Python Forum
How to web scrape this? - Printable Version

+- Python Forum (https://python-forum.io)
+-- Forum: Python Coding (https://python-forum.io/forum-7.html)
+--- Forum: General Coding Help (https://python-forum.io/forum-8.html)
+--- Thread: How to web scrape this? (/thread-33795.html)



How to web scrape this? - Pedroski55 - May-27-2021

This is not really a Python question, sorry, but I don't know where to ask.

I was interested in recent posts here about web-scraping.

I often look up examples of Python on geeksforgeeks.org, they have simple, clear examples.

I am reading about the difference between propositional logic and predicate logic and geeksforgeeks.org has a short webpage about the difference between these two.

So I thought, "I'll webscrape it and save the text!", just as practice.

But, there is no .html or .php just:

Quote:https://www.geeksforgeeks.org/difference-between-propositional-logic-and-predicate-logic/#:~:text=Difference%20between%20Propositional%20Logic%20and%20Predicate%20Logic:%20,scope%20%20...%20%203%20more%20rows%20

Can this be webscraped? What language is this? What kind of webpage is this?


RE: How to web scrape this? - Larz60+ - May-27-2021

If you just want to save the page (from Firefox, assume something similar in your browser):
  • Navigate to Your URL
  • From File menu (Firefox) select: Save page as
  • Give a directory location where you'd like to save.
This will create a clone of the web page including all images, etc.

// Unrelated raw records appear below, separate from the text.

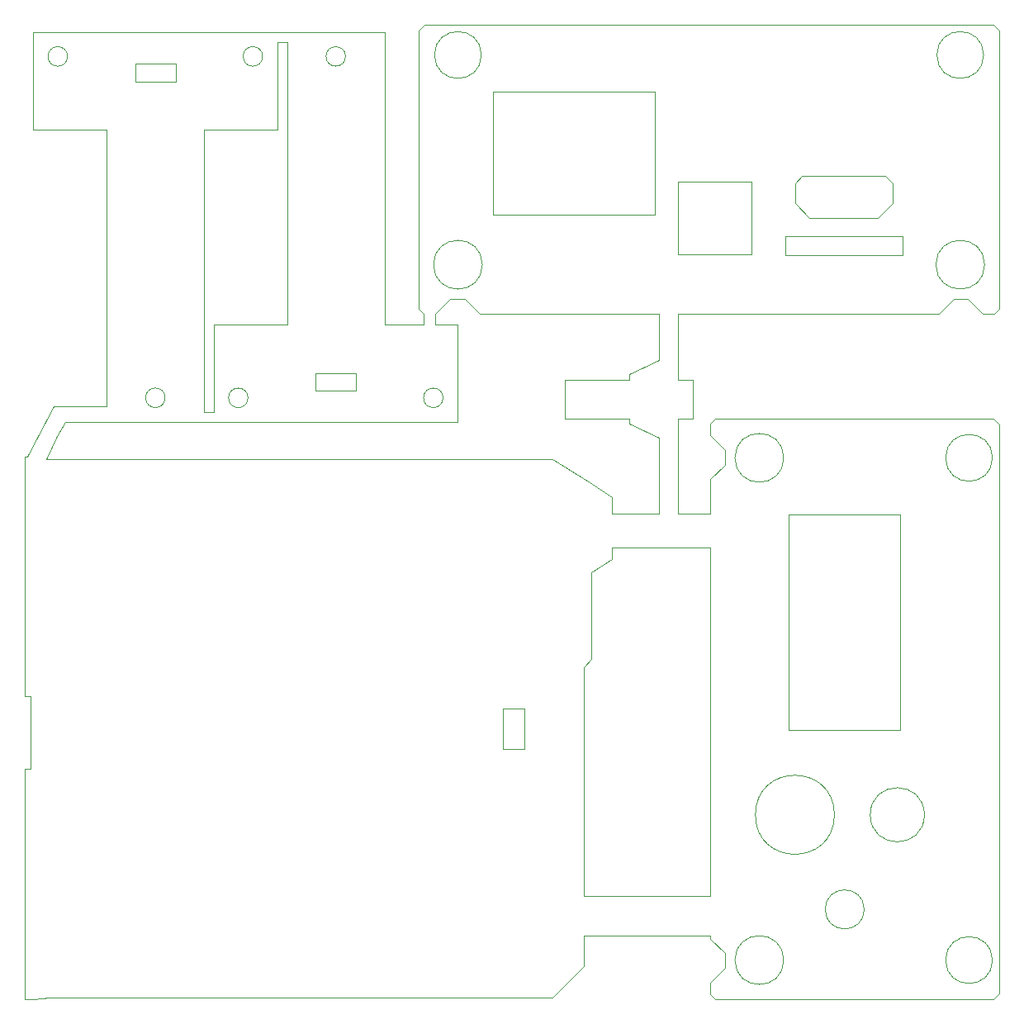
<source format=gbr>
G04 #@! TF.GenerationSoftware,KiCad,Pcbnew,7.0.1-0*
G04 #@! TF.CreationDate,2023-06-29T07:12:14-04:00*
G04 #@! TF.ProjectId,CosmicWatch,436f736d-6963-4576-9174-63682e6b6963,rev?*
G04 #@! TF.SameCoordinates,Original*
G04 #@! TF.FileFunction,Profile,NP*
%FSLAX46Y46*%
G04 Gerber Fmt 4.6, Leading zero omitted, Abs format (unit mm)*
G04 Created by KiCad (PCBNEW 7.0.1-0) date 2023-06-29 07:12:14*
%MOMM*%
%LPD*%
G01*
G04 APERTURE LIST*
G04 #@! TA.AperFunction,Profile*
%ADD10C,0.100000*%
G04 #@! TD*
G04 APERTURE END LIST*
D10*
X172630000Y-129710000D02*
X147480000Y-129710000D01*
X146780000Y-129710000D02*
X142130000Y-129710000D01*
X179130000Y-129710000D02*
X172630000Y-129710000D01*
X180080000Y-129710000D02*
X179130000Y-129710000D01*
X180780000Y-129710000D02*
X180130000Y-129710000D01*
X180130000Y-129710000D02*
X180080000Y-129710000D01*
X147480000Y-129710000D02*
X146780000Y-129710000D01*
X181980000Y-74510000D02*
X142330000Y-74510000D01*
X142130000Y-74510000D02*
X142330000Y-74510000D01*
X181980000Y-74510000D02*
X182980000Y-74510000D01*
X194030000Y-129710000D02*
X180780000Y-129710000D01*
X141130000Y-129860000D02*
X139980000Y-129860000D01*
X141380000Y-129760000D02*
X141130000Y-129860000D01*
X141380000Y-129760000D02*
X142030000Y-129760000D01*
X142030000Y-129760000D02*
X142130000Y-129710000D01*
X182980000Y-74510000D02*
X185180000Y-74510000D01*
X139980000Y-96360000D02*
X139980000Y-80260000D01*
X139980000Y-106260000D02*
X139980000Y-129860000D01*
X139980000Y-80260000D02*
X139980000Y-74260000D01*
X197255000Y-126485000D02*
X194030000Y-129710000D01*
X197255000Y-123310000D02*
X197255000Y-126485000D01*
X197255000Y-123310000D02*
X210280000Y-123310000D01*
X210780000Y-129860000D02*
X239280000Y-129860000D01*
X235130000Y-70360000D02*
X210780000Y-70360000D01*
X229680000Y-80160000D02*
X218280000Y-80160000D01*
X218280000Y-80160000D02*
X218280000Y-102260000D01*
X218280000Y-102260000D02*
X229680000Y-102260000D01*
X229680000Y-102260000D02*
X229680000Y-80160000D01*
X210280000Y-72060000D02*
X211780000Y-73560000D01*
X211780000Y-73560000D02*
X211780000Y-75060000D01*
X210280000Y-128160000D02*
X211780000Y-126660000D01*
X211780000Y-126660000D02*
X211780000Y-125160000D01*
X211780000Y-125160000D02*
X210280000Y-123660000D01*
X210280000Y-70860000D02*
X210280000Y-72060000D01*
X210280000Y-128160000D02*
X210280000Y-129360000D01*
X210280000Y-83560000D02*
X210280000Y-119310000D01*
X226030625Y-120660000D02*
G75*
G03*
X226030625Y-120660000I-2000625J0D01*
G01*
X239280000Y-70360000D02*
X239880000Y-70960000D01*
X239280000Y-129860000D02*
X239880000Y-129260000D01*
X210280000Y-70860000D02*
X210780000Y-70360000D01*
X210780000Y-129860000D02*
X210280000Y-129360000D01*
X194080000Y-74510000D02*
X185180000Y-74510000D01*
X189030000Y-100035000D02*
X191180000Y-100035000D01*
X232207139Y-110960000D02*
G75*
G03*
X232207139Y-110960000I-2777139J0D01*
G01*
X197255000Y-119310000D02*
X197255000Y-95810000D01*
X211780000Y-75060000D02*
X210280000Y-76560000D01*
X200130000Y-84710000D02*
X198080000Y-86110000D01*
X210280000Y-123310000D02*
X210280000Y-123660000D01*
X200130000Y-83560000D02*
X200130000Y-84710000D01*
X189030000Y-104185000D02*
X189030000Y-100035000D01*
X197880000Y-76910000D02*
X200130000Y-78360000D01*
X164355023Y-33208630D02*
G75*
G03*
X164355023Y-33208630I-1000000J0D01*
G01*
X154355023Y-68208630D02*
G75*
G03*
X154355023Y-68208630I-1000000J0D01*
G01*
X148355023Y-55208630D02*
X148355000Y-69085000D01*
X155430000Y-33985000D02*
X155430000Y-35785000D01*
X155430000Y-35785000D02*
X151280000Y-35785000D01*
X151280000Y-35785000D02*
X151280000Y-33985000D01*
X151280000Y-33985000D02*
X155430000Y-33985000D01*
X148355023Y-70708630D02*
X157055023Y-70708630D01*
X159355023Y-70708630D02*
X157055023Y-70708630D01*
X197880000Y-76910000D02*
X194080000Y-74510000D01*
X204955000Y-80110000D02*
X200355000Y-80110000D01*
X200130000Y-83560000D02*
X210280000Y-83560000D01*
X217780000Y-74360000D02*
G75*
G03*
X217780000Y-74360000I-2500000J0D01*
G01*
X239180000Y-74360000D02*
G75*
G03*
X239180000Y-74360000I-2400000J0D01*
G01*
X239180000Y-125860000D02*
G75*
G03*
X239180000Y-125860000I-2400000J0D01*
G01*
X217780000Y-125860000D02*
G75*
G03*
X217780000Y-125860000I-2500000J0D01*
G01*
X139980000Y-98760000D02*
X139980000Y-96360000D01*
X176855023Y-60708630D02*
X176855023Y-30708630D01*
X166855023Y-31708630D02*
X166855023Y-60708630D01*
X172855023Y-33208630D02*
G75*
G03*
X172855023Y-33208630I-1000000J0D01*
G01*
X182855000Y-68208630D02*
G75*
G03*
X182855000Y-68208630I-1000000J0D01*
G01*
X210280000Y-80110000D02*
X210280000Y-76560000D01*
X158355023Y-69708630D02*
X158355023Y-40708630D01*
X185080000Y-58060000D02*
X186580000Y-59560000D01*
X183580000Y-58060000D02*
X185080000Y-58060000D01*
X235180000Y-58060000D02*
X233680000Y-59560000D01*
X180380000Y-30560000D02*
X180380000Y-59060000D01*
X239880000Y-59060000D02*
X239880000Y-30560000D01*
X182080000Y-59560000D02*
X183580000Y-58060000D01*
X238180000Y-59560000D02*
X236680000Y-58060000D01*
X236680000Y-58060000D02*
X235180000Y-58060000D01*
X228930000Y-47160000D02*
X228930000Y-46210000D01*
X228180000Y-45460000D02*
X219680000Y-45460000D01*
X218930000Y-46210000D02*
X218930000Y-48260000D01*
X220430000Y-49760000D02*
X227430000Y-49760000D01*
X228930000Y-48260000D02*
X228930000Y-47160000D01*
X187980000Y-49460000D02*
X204580000Y-49460000D01*
X204580000Y-36860000D02*
X187980000Y-36860000D01*
X187980000Y-36860000D02*
X187980000Y-49460000D01*
X233480000Y-59560000D02*
X206955000Y-59560000D01*
X233680000Y-59560000D02*
X233480000Y-59560000D01*
X180880000Y-59560000D02*
X180880000Y-60710000D01*
X204580000Y-49460000D02*
X204580000Y-36860000D01*
X186580000Y-59560000D02*
X204955000Y-59560000D01*
X239380000Y-59560000D02*
X239880000Y-59060000D01*
X180380000Y-59060000D02*
X180880000Y-59560000D01*
X229930000Y-51610000D02*
X229930000Y-53560000D01*
X229930000Y-53560000D02*
X217930000Y-53560000D01*
X217930000Y-53560000D02*
X217930000Y-51610000D01*
X217930000Y-51610000D02*
X229930000Y-51610000D01*
X180380000Y-30560000D02*
X180980000Y-29960000D01*
X239880000Y-30560000D02*
X239280000Y-29960000D01*
X180980000Y-29960000D02*
X239280000Y-29960000D01*
X220430000Y-49760000D02*
X218930000Y-48260000D01*
X227430000Y-49760000D02*
X228930000Y-48260000D01*
X228930000Y-46210000D02*
X228180000Y-45460000D01*
X218930000Y-46210000D02*
X219680000Y-45460000D01*
X238180000Y-59560000D02*
X239380000Y-59560000D01*
X186780000Y-33060000D02*
G75*
G03*
X186780000Y-33060000I-2400000J0D01*
G01*
X186880000Y-54560000D02*
G75*
G03*
X186880000Y-54560000I-2500000J0D01*
G01*
X238380000Y-54560000D02*
G75*
G03*
X238380000Y-54560000I-2500000J0D01*
G01*
X238280000Y-33060000D02*
G75*
G03*
X238280000Y-33060000I-2400000J0D01*
G01*
X214480000Y-53510000D02*
X206930000Y-53510000D01*
X214480000Y-46010000D02*
X214480000Y-53510000D01*
X214480000Y-46010000D02*
X206930000Y-46010000D01*
X206930000Y-53510000D02*
X206930000Y-46010000D01*
X140230000Y-74260000D02*
X141330000Y-72110000D01*
X195355000Y-70335000D02*
X201955000Y-70335000D01*
X206955000Y-66335000D02*
X206955000Y-59560000D01*
X206955000Y-80110000D02*
X206955000Y-70335000D01*
X206955000Y-70335000D02*
X208430000Y-70335000D01*
X201955000Y-66335000D02*
X201955000Y-65810000D01*
X206955000Y-66335000D02*
X208430000Y-66335000D01*
X201955000Y-66335000D02*
X195330000Y-66335000D01*
X139980000Y-98760000D02*
X140530000Y-98760000D01*
X159355023Y-60708630D02*
X166855023Y-60708630D01*
X201955000Y-70860000D02*
X204955000Y-72335000D01*
X148355023Y-70708630D02*
X144080000Y-70710000D01*
X239130000Y-70360000D02*
X239280000Y-70360000D01*
X142905000Y-69085000D02*
X148355000Y-69085000D01*
X184355023Y-70708630D02*
X159355023Y-70708630D01*
X195330000Y-66335000D02*
X195330000Y-70335000D01*
X148355023Y-30708630D02*
X158355023Y-30708630D01*
X169755000Y-67460000D02*
X169755000Y-65660000D01*
X198630000Y-119290000D02*
X197255000Y-119310000D01*
X198080000Y-86110000D02*
X198080000Y-94960000D01*
X191180000Y-100035000D02*
X191180000Y-104185000D01*
X180880000Y-60710000D02*
X176855023Y-60708630D01*
X159355023Y-69708630D02*
X158355023Y-69708630D01*
X204955000Y-64335000D02*
X204955000Y-59560000D01*
X173905000Y-67460000D02*
X169755000Y-67460000D01*
X204955000Y-80110000D02*
X204955000Y-72335000D01*
X184355023Y-70708630D02*
X184355000Y-60710000D01*
X159355023Y-69708630D02*
X159355023Y-60708630D01*
X148355023Y-40708630D02*
X148355023Y-55208630D01*
X166855023Y-30708630D02*
X176855023Y-30708630D01*
X144355023Y-33208630D02*
G75*
G03*
X144355023Y-33208630I-1000000J0D01*
G01*
X140530000Y-106260000D02*
X139980000Y-106260000D01*
X169755000Y-65660000D02*
X173905000Y-65660000D01*
X165855023Y-40708630D02*
X158355023Y-40708630D01*
X158355023Y-30708630D02*
X166855023Y-30708630D01*
X201955000Y-70335000D02*
X201955000Y-70860000D01*
X165855023Y-31708630D02*
X166855023Y-31708630D01*
X200130000Y-80110000D02*
X200355000Y-80110000D01*
X140530000Y-98760000D02*
X140530000Y-106260000D01*
X195330000Y-70335000D02*
X195355000Y-70335000D01*
X141330000Y-72110000D02*
X142905000Y-69085000D01*
X200130000Y-78360000D02*
X200130000Y-80110000D01*
X235130000Y-70360000D02*
X239130000Y-70360000D01*
X140855023Y-30708630D02*
X140855023Y-40708630D01*
X208430000Y-66335000D02*
X208430000Y-70335000D01*
X239880000Y-70960000D02*
X239880000Y-129260000D01*
X222980309Y-110960000D02*
G75*
G03*
X222980309Y-110960000I-4050309J0D01*
G01*
X162855000Y-68208630D02*
G75*
G03*
X162855000Y-68208630I-1000000J0D01*
G01*
X142130000Y-74510000D02*
X143230000Y-72110000D01*
X206955000Y-80110000D02*
X210280000Y-80110000D01*
X140855023Y-40708630D02*
X148355023Y-40708630D01*
X182080000Y-60710000D02*
X184355000Y-60710000D01*
X191180000Y-104185000D02*
X189030000Y-104185000D01*
X198630000Y-119290000D02*
X210280000Y-119310000D01*
X182080000Y-59560000D02*
X182080000Y-60710000D01*
X198080000Y-94960000D02*
X197255000Y-95810000D01*
X148355023Y-30708630D02*
X140855023Y-30708630D01*
X201955000Y-65810000D02*
X204955000Y-64335000D01*
X165855023Y-40708630D02*
X165855023Y-31708630D01*
X173905000Y-65660000D02*
X173905000Y-67460000D01*
X140230000Y-74260000D02*
X139980000Y-74260000D01*
X144080000Y-70710000D02*
X143230000Y-72110000D01*
M02*

</source>
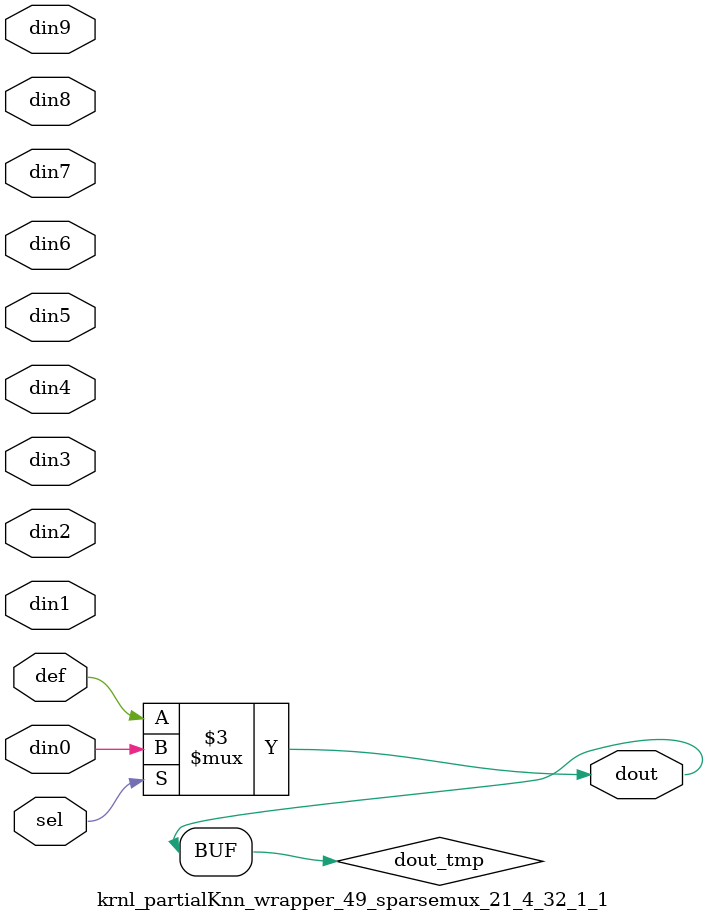
<source format=v>
`timescale 1ns / 1ps

module krnl_partialKnn_wrapper_49_sparsemux_21_4_32_1_1 (din0,din1,din2,din3,din4,din5,din6,din7,din8,din9,def,sel,dout);

parameter din0_WIDTH = 1;

parameter din1_WIDTH = 1;

parameter din2_WIDTH = 1;

parameter din3_WIDTH = 1;

parameter din4_WIDTH = 1;

parameter din5_WIDTH = 1;

parameter din6_WIDTH = 1;

parameter din7_WIDTH = 1;

parameter din8_WIDTH = 1;

parameter din9_WIDTH = 1;

parameter def_WIDTH = 1;
parameter sel_WIDTH = 1;
parameter dout_WIDTH = 1;

parameter [sel_WIDTH-1:0] CASE0 = 1;

parameter [sel_WIDTH-1:0] CASE1 = 1;

parameter [sel_WIDTH-1:0] CASE2 = 1;

parameter [sel_WIDTH-1:0] CASE3 = 1;

parameter [sel_WIDTH-1:0] CASE4 = 1;

parameter [sel_WIDTH-1:0] CASE5 = 1;

parameter [sel_WIDTH-1:0] CASE6 = 1;

parameter [sel_WIDTH-1:0] CASE7 = 1;

parameter [sel_WIDTH-1:0] CASE8 = 1;

parameter [sel_WIDTH-1:0] CASE9 = 1;

parameter ID = 1;
parameter NUM_STAGE = 1;



input [din0_WIDTH-1:0] din0;

input [din1_WIDTH-1:0] din1;

input [din2_WIDTH-1:0] din2;

input [din3_WIDTH-1:0] din3;

input [din4_WIDTH-1:0] din4;

input [din5_WIDTH-1:0] din5;

input [din6_WIDTH-1:0] din6;

input [din7_WIDTH-1:0] din7;

input [din8_WIDTH-1:0] din8;

input [din9_WIDTH-1:0] din9;

input [def_WIDTH-1:0] def;
input [sel_WIDTH-1:0] sel;

output [dout_WIDTH-1:0] dout;



reg [dout_WIDTH-1:0] dout_tmp;

always @ (*) begin
case (sel)
    
    CASE0 : dout_tmp = din0;
    
    CASE1 : dout_tmp = din1;
    
    CASE2 : dout_tmp = din2;
    
    CASE3 : dout_tmp = din3;
    
    CASE4 : dout_tmp = din4;
    
    CASE5 : dout_tmp = din5;
    
    CASE6 : dout_tmp = din6;
    
    CASE7 : dout_tmp = din7;
    
    CASE8 : dout_tmp = din8;
    
    CASE9 : dout_tmp = din9;
    
    default : dout_tmp = def;
endcase
end


assign dout = dout_tmp;



endmodule

</source>
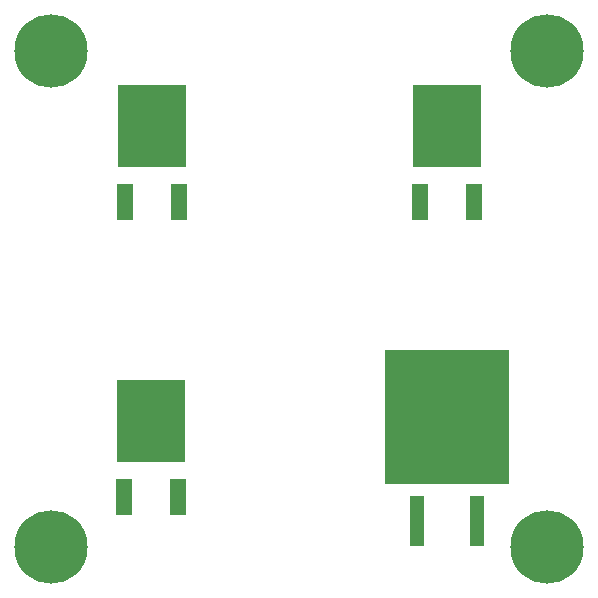
<source format=gts>
%FSTAX23Y23*%
%MOIN*%
%SFA1B1*%

%IPPOS*%
%ADD16R,0.417450X0.448950*%
%ADD17R,0.045400X0.169420*%
%ADD18R,0.230440X0.271780*%
%ADD19R,0.055240X0.124140*%
%ADD20C,0.244220*%
%LNalu_test-1*%
%LPD*%
G54D16*
X04887Y02626D03*
G54D17*
X04987Y02278D03*
X04787D03*
G54D18*
X039Y02612D03*
X04887Y03596D03*
X03905D03*
G54D19*
X0399Y02358D03*
X0381D03*
X04977Y03342D03*
X04797D03*
X03995D03*
X03815D03*
G54D20*
X05221Y02191D03*
X03567D03*
Y03845D03*
X05221D03*
M02*
</source>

RE: How to web scrape this? - Pedroski55 - May-28-2021

Thanks, but what I'm really wondering is:

what is this webpage with no document in the form of a_webpage.html or a_webpage.php


What is this in place of an html document??

#:~:text=Difference%20between%20Propositional%20Logic%20and%20Predicate%20Logic:%20,scope%20%20...%20%203%20more%20rows%20


RE: How to web scrape this? - snippsat - May-28-2021

(May-27-2021, 10:24 PM)Pedroski55 Wrote: So I thought, "I'll webscrape it and save the text!", just as practice.

But, there is no .html or .php just:
Do you see .html or .php often as it's not common to have in a url address.
So on the web dos not filename extensions matter,
as web-server call .html files and map it to a serve name and browser also communicated with a name server(DNS) to translate the server name.
Read more about this.

So scraping it's the same way as it's just normal url address.
import requests
from bs4 import BeautifulSoup

url = 'https://www.geeksforgeeks.org/difference-between-propositional-logic-and-predicate-logic/'
response = requests.get(url)
soup = BeautifulSoup(response.content, 'lxml')
print(soup.select_one('div.title').text)
print(soup.select_one('#post-564612 > div.text > ol:nth-child(4) > li:nth-child(1)').text)
Output:
Difference between Propositional Logic and Predicate Logic If x is real, then x2 > 0



RE: How to web scrape this? - Pedroski55 - May-28-2021

Thanks I tried it, worked great. (Don't understand the:

Quote:print(soup.select_one('#post-564612 > div.text > ol:nth-child(4) > li:nth-child(1)').text)

part, but I will look it up!)

I thought all web documents had .html or .php as a basis. My mistake!

This thread has

https://python-forum.io/thread-33795.html as its basis.


RE: How to web scrape this? - Larz60+ - May-28-2021

Snippsat (one who answered your question) has two simple tutorials that will answer your questions.
see:
web scraping part 1
web scraping part 2


RE: How to web scrape this? - snippsat - May-28-2021

(May-28-2021, 07:07 AM)Pedroski55 Wrote: Thanks I tried it, worked great. (Don't understand the:)
print(soup.select_one('#post-564612 > div.text > ol:nth-child(4) > li:nth-child(1)').text)
It CSS selector can copy it from browser when in dev-tool(F12),
right click over tag wanted then Copy ➡ Copy selector,in BS two ways to call the selector .select() or .select_one().


RE: How to web scrape this? - nilamo - May-28-2021

(May-28-2021, 07:07 AM)Pedroski55 Wrote: I thought all web documents had .html or .php as a basis.

File extensions on the web are mostly all imaginary. Web servers send Content-Type headers along with whatever the document's contents are, so browsers know what to do with it (parse it for html, or display it for images, or save it for pdfs, etc).